(Saved data entries)
-.-.-
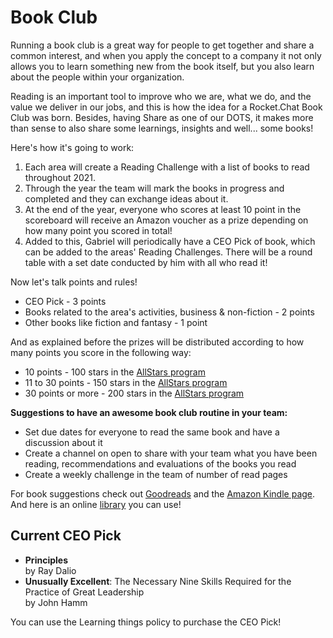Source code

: # Book Club

Running a book club is a great way for people to get together and share a common interest, and when you apply the concept to a company it not only allows you to learn something new from the book itself, but you also learn about the people within your organization.

Reading is an important tool to improve who we are, what we do, and the value we deliver in our jobs, and this is how the idea for a Rocket.Chat Book Club was born. Besides, having Share as one of our DOTS, it makes more than sense to also share some learnings, insights and well... some books!

Here's how it's going to work:

1. Each area will create a Reading Challenge with a list of books to read throughout 2021.
2. Through the year the team will mark the books in progress and completed and they can exchange ideas about it.
3. At the end of the year, everyone who scores at least 10 point in the scoreboard will receive an Amazon voucher as a prize depending on how many point you scored in total!
4. Added to this, Gabriel will periodically have a CEO Pick of book, which can be added to the areas' Reading Challenges. There will be a round table with a set date conducted by him with all who read it!

Now let's talk points and rules!

* CEO Pick - 3 points
* Books related to the area's activities, business & non-fiction - 2 points
* Other books like fiction and fantasy - 1 point

And as explained before the prizes will be distributed according to how many points you score in the following way:

* 10 points - 100 stars in the [AllStars program](https://handbook.rocket.chat/company/our-culture/rocket.chat-allstars)
* 11 to 30 points - 150 stars in the [AllStars program](https://handbook.rocket.chat/company/our-culture/rocket.chat-allstars)
* 30 points or more - 200 stars in the [AllStars program](https://handbook.rocket.chat/company/our-culture/rocket.chat-allstars)

**Suggestions to have an awesome book club routine in your team:**

* Set due dates for everyone to read the same book and have a discussion about it
* Create a channel on open to share with your team what you have been reading, recommendations and evaluations of the books you read
* Create a weekly challenge in the team of number of read pages

For book suggestions check out [Goodreads](https://www.goodreads.com/list?ref=nav\_brws\_lists) and the [Amazon Kindle page](https://www.amazon.com/Kindle-eBooks/b?ie=UTF8\&node=154606011).\
And here is an online [library](https://openlibrary.org/help/faq/borrow) you can use!

## Current CEO Pick

* **Principles** \
  by Ray Dalio
* **Unusually Excellent**: The Necessary Nine Skills Required for the Practice of Great Leadership \
  by John Hamm

You can use the Learning things policy to purchase the CEO Pick!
-.-.-
• WRITTEN TASK
Reproduce the entries above with every instance of "AllStars program" swapped for "AllStars rewards program" and nothing else changed. Omit the pictures from your answer.

• OUTPUT FOR THIS TASK
Source code

: # Book Club

Running a book club is a great way for people to get together and share a common interest, and when you apply the concept to a company it not only allows you to learn something new from the book itself, but you also learn about the people within your organization.

Reading is an important tool to improve who we are, what we do, and the value we deliver in our jobs, and this is how the idea for a Rocket.Chat Book Club was born. Besides, having Share as one of our DOTS, it makes more than sense to also share some learnings, insights and well... some books!

Here's how it's going to work:

1. Each area will create a Reading Challenge with a list of books to read throughout 2021.
2. Through the year the team will mark the books in progress and completed and they can exchange ideas about it.
3. At the end of the year, everyone who scores at least 10 point in the scoreboard will receive an Amazon voucher as a prize depending on how many point you scored in total!
4. Added to this, Gabriel will periodically have a CEO Pick of book, which can be added to the areas' Reading Challenges. There will be a round table with a set date conducted by him with all who read it!

Now let's talk points and rules!

* CEO Pick - 3 points
* Books related to the area's activities, business & non-fiction - 2 points
* Other books like fiction and fantasy - 1 point

And as explained before the prizes will be distributed according to how many points you score in the following way:

* 10 points - 100 stars in the [AllStars rewards program](https://handbook.rocket.chat/company/our-culture/rocket.chat-allstars)
* 11 to 30 points - 150 stars in the [AllStars rewards program](https://handbook.rocket.chat/company/our-culture/rocket.chat-allstars)
* 30 points or more - 200 stars in the [AllStars rewards program](https://handbook.rocket.chat/company/our-culture/rocket.chat-allstars)

**Suggestions to have an awesome book club routine in your team:**

* Set due dates for everyone to read the same book and have a discussion about it
* Create a channel on open to share with your team what you have been reading, recommendations and evaluations of the books you read
* Create a weekly challenge in the team of number of read pages

For book suggestions check out [Goodreads](https://www.goodreads.com/list?ref=nav\_brws\_lists) and the [Amazon Kindle page](https://www.amazon.com/Kindle-eBooks/b?ie=UTF8\&node=154606011).\
And here is an online [library](https://openlibrary.org/help/faq/borrow) you can use!

## Current CEO Pick

* **Principles** \
  by Ray Dalio
* **Unusually Excellent**: The Necessary Nine Skills Required for the Practice of Great Leadership \
  by John Hamm

You can use the Learning things policy to purchase the CEO Pick!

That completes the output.